Explain how to add, subtract, multiply, and divide in scientific notation.
Adding and subtracting in scientific notation:
To add or subtract numbers written in scientific notation, you need to make sure the exponents are the same. Once you have the same exponents, you can simply add or subtract the coefficients.
1. Start by identifying the two numbers you want to add or subtract in scientific notation. For example, let's say we have 2.5 x 10^4 and 3.8 x 10^3.
2. Adjust the exponents so they are the same. In this case, we can rewrite 3.8 x 10^3 as 0.38 x 10^4. Now both numbers have 10^4 as the exponent.
3. Once you have the same exponents, you can add or subtract the coefficients.
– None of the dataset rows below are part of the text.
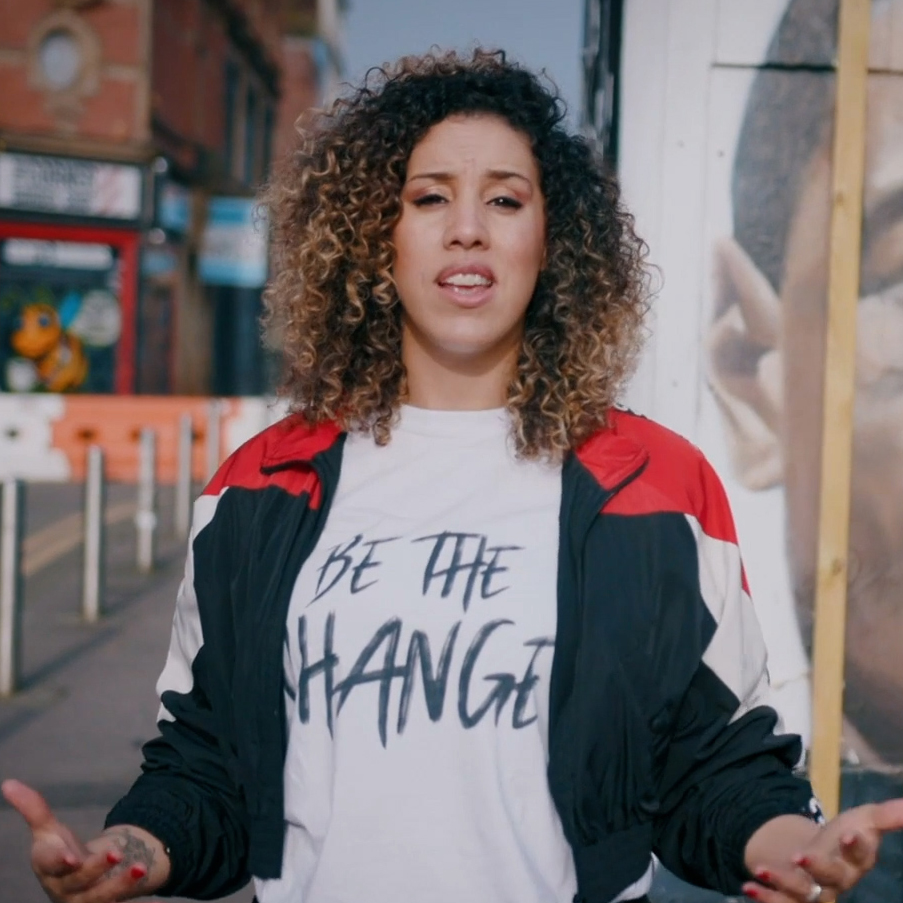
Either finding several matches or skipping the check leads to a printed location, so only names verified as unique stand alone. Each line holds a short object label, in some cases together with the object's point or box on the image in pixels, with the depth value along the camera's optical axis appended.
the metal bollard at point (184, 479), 11.77
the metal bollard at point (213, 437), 14.04
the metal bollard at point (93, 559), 8.49
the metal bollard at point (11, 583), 6.78
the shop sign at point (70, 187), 21.75
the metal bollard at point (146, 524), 10.11
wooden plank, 3.62
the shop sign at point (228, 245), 26.31
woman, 2.01
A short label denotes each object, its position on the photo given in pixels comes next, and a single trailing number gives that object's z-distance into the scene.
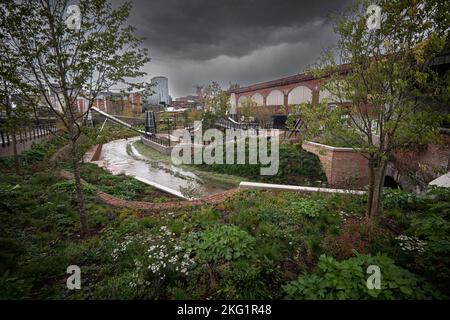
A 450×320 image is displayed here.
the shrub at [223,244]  3.23
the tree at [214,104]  18.88
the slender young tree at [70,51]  3.55
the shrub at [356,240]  3.37
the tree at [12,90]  3.42
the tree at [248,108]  25.02
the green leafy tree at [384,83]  3.22
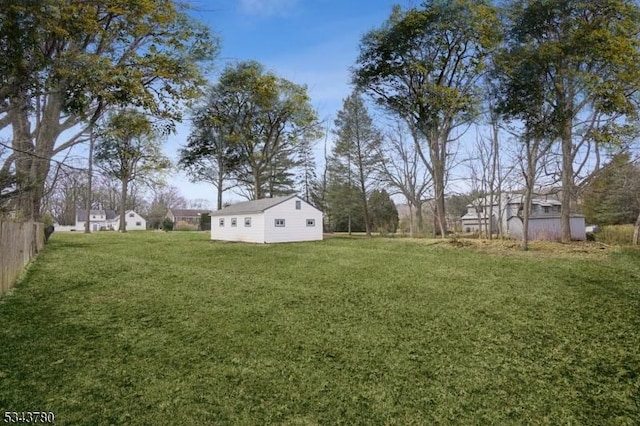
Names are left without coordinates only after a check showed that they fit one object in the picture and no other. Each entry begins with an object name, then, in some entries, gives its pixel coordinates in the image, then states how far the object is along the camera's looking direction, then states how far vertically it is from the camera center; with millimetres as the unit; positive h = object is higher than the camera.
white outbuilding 18359 +291
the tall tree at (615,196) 14954 +1479
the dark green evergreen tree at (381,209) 31109 +1357
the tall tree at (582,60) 11922 +5625
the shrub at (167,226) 35062 +293
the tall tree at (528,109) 11938 +3926
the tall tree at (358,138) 24844 +6229
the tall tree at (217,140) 22125 +6347
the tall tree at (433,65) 15680 +7792
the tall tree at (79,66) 4852 +2969
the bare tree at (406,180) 24859 +3223
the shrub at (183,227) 37262 +156
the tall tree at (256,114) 21500 +7374
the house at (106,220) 49756 +1384
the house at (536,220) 18956 +77
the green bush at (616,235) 15883 -761
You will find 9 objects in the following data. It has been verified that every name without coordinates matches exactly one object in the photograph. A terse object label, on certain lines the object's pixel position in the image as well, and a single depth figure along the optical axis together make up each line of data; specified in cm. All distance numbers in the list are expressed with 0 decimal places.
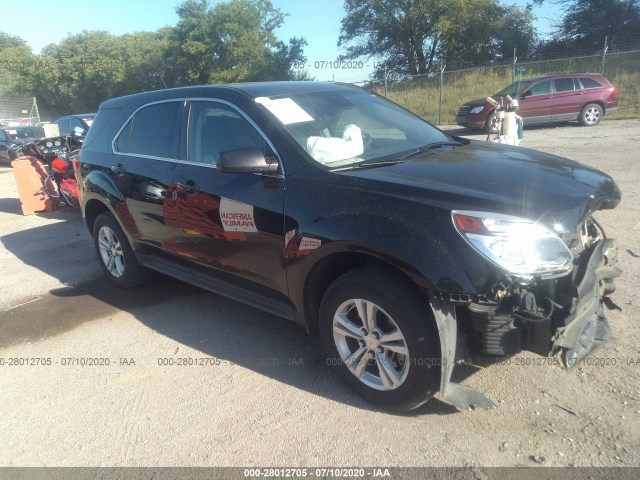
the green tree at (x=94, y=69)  4416
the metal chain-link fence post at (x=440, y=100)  2075
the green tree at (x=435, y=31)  3259
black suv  262
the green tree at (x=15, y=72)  5016
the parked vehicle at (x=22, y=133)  1944
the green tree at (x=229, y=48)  3641
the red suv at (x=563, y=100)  1667
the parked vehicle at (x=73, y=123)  1506
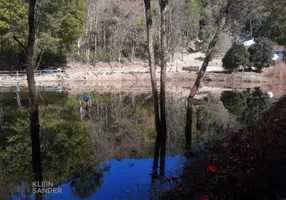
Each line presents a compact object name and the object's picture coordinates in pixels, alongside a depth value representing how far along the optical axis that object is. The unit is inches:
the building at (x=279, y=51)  1748.3
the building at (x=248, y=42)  1835.9
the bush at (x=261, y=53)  1368.1
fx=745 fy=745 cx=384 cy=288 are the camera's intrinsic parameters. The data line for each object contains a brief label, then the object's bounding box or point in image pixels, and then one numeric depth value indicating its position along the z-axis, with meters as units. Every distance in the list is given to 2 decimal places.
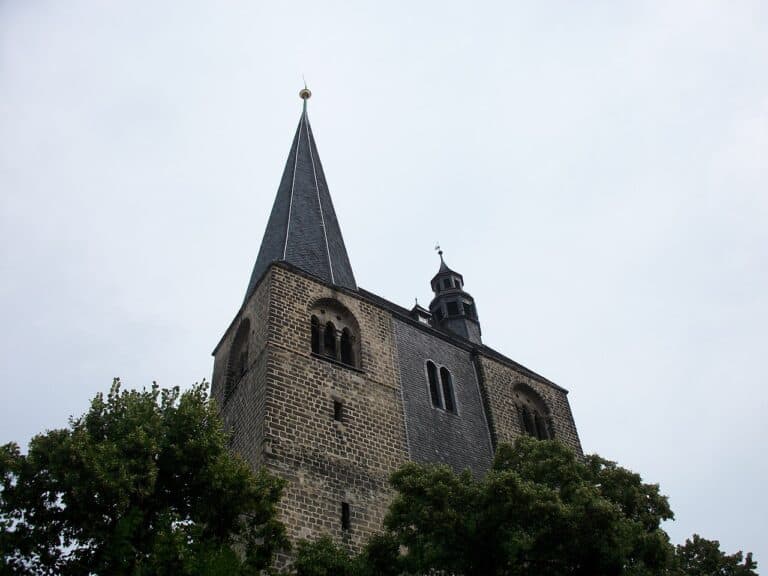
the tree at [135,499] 12.00
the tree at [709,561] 18.57
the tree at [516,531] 13.28
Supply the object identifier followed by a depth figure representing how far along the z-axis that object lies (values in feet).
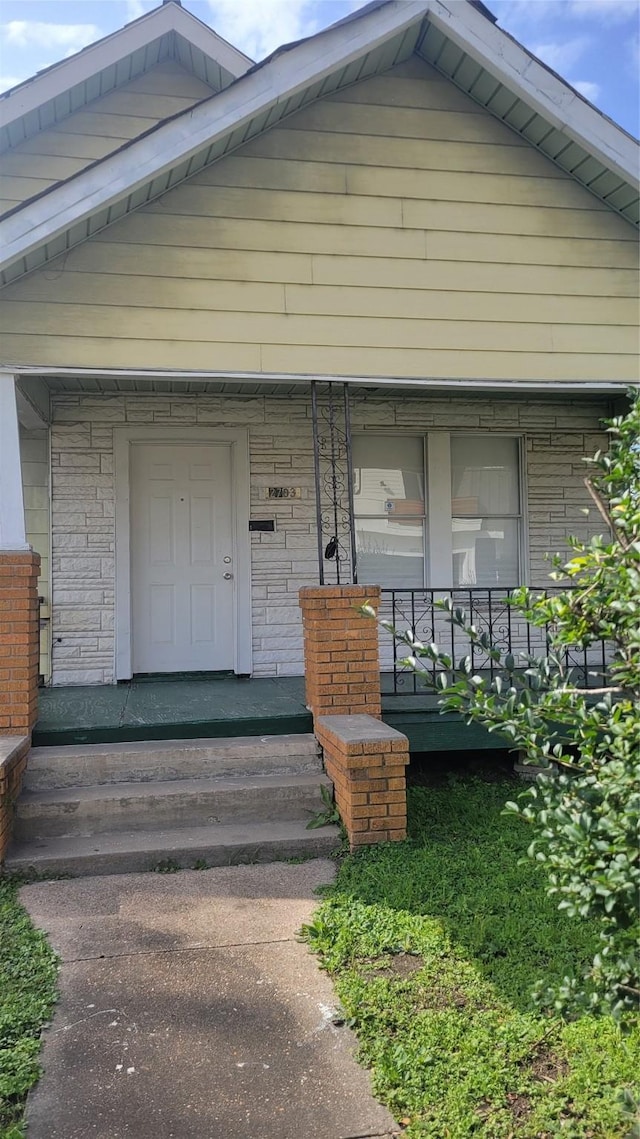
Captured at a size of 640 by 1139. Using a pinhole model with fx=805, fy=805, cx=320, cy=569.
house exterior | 16.80
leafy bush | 6.18
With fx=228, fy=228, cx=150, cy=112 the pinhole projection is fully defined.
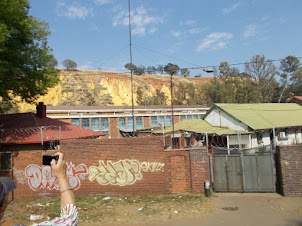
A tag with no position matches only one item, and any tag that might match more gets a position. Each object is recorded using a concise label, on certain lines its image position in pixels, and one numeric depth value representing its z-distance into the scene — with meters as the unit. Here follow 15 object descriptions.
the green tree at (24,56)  10.86
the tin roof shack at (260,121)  18.12
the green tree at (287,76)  46.78
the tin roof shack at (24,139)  10.86
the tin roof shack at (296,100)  31.21
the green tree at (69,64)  66.69
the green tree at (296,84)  46.75
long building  31.27
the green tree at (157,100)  52.09
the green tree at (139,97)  56.99
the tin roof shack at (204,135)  16.94
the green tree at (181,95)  52.78
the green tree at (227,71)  62.47
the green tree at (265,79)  44.38
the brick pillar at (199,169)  9.66
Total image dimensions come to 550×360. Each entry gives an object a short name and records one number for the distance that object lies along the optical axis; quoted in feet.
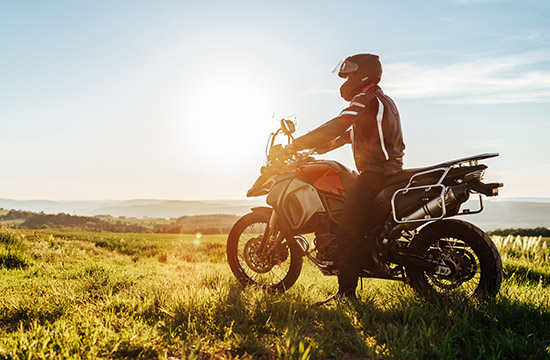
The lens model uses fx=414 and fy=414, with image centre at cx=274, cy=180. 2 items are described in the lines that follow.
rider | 14.44
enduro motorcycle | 13.07
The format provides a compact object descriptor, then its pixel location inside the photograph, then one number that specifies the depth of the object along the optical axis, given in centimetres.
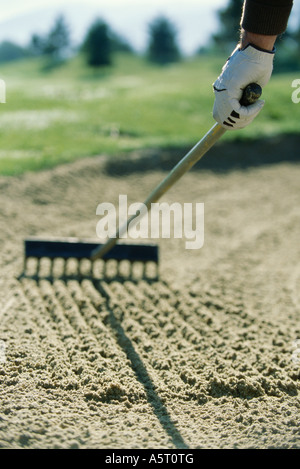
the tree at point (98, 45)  3725
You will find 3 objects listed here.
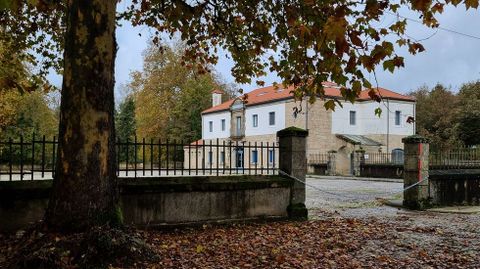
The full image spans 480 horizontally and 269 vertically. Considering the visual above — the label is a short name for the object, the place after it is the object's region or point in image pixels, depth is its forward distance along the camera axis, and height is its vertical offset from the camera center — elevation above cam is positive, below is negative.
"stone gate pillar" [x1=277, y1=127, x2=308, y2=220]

In our example, we would add 2.5 + 0.38 = 2.88.
4. The final step is to rewrite the sum or difference in scientific notation by keeping the same exponent. In our example, the answer would be 2.88 x 10^4.
Multiplying in scientific notation:
To multiply numbers written in scientific notation, you need to multiply the coefficients and add the exponents.
1. Take the two numbers you want to multiply in scientific notation. Let's say we have 2.7 x 10^3 and 1.5 x 10^2.
2. Multiply the coefficients: 2.7 * 1.5 = 4.05.
3. Add the exponents: 10^3 * 10^2 = 10^(3+2) = 10^5.
4. Rewrite the answer in scientific notation by keeping the same coefficient and the new exponent. In our example, the product would be 4.05 x 10^5.
Dividing in scientific notation:
To divide numbers written in scientific notation, you need to divide the coefficients and subtract the exponents.
1. Take the two numbers you want to divide in scientific notation. For example, let's consider 8.1 x 10^7 divided by 3 x 10^2.
2. Divide the coefficients: 8.1 / 3 ≈ 2.7.
3. Subtract the exponents: 10^7 / 10^2 = 10^(7-2) = 10^5.
4. Rewrite the answer in scientific notation by keeping the same coefficient and the new exponent. In our example, the quotient would be 2.7 x 10^5.